Summary of the relationship between copper signaling and cancer. Copper is involved in almost all fundamental processes of cancers. The pro-cancer role of copper can be summarized in four aspects: inducing tumorigenesis, promoting tumor growth, regulating angiogenesis, and assisting tumor metastasis, the details of which are presented below.

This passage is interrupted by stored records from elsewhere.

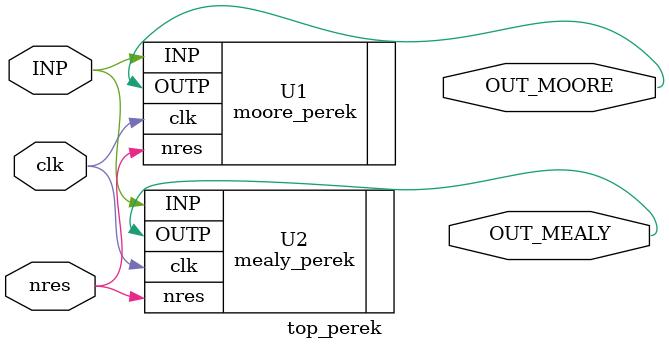
<source format=sv>
module top_perek (clk, nres, INP, OUT_MOORE, OUT_MEALY);

input logic clk, nres, INP;
output logic OUT_MOORE, OUT_MEALY;

moore_perek U1 (.clk(clk), .nres(nres), .INP(INP), .OUTP(OUT_MOORE));
mealy_perek U2 (.clk(clk), .nres(nres), .INP(INP), .OUTP(OUT_MEALY));

endmodule

</source>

Abbreviations: RTK, receptor tyrosine kinase; ERK1/2, extracellular signal-regulated kinase 1/2; ATK, agammaglobulinaemia tyrosine kinase; PI3K, phosphoinositide-3-kinase; PDK1, 3-phosphoinositide dependent protein kinase 1; FoxO1a, forkhead box O1a; LOX, lysyl oxidase; MEK1/2, mitogen-activated protein kinase kinase 1/2; MEMO1, mediator of ErbB2-driven cell motility 1; PD-L1, programmed death ligand 1; VEGF, vascular endothelial growth factor; GPER, G-protein estrogen receptor; FGF2, fibroblast growth factor 2; TNF-α, tumor necrosis factor α.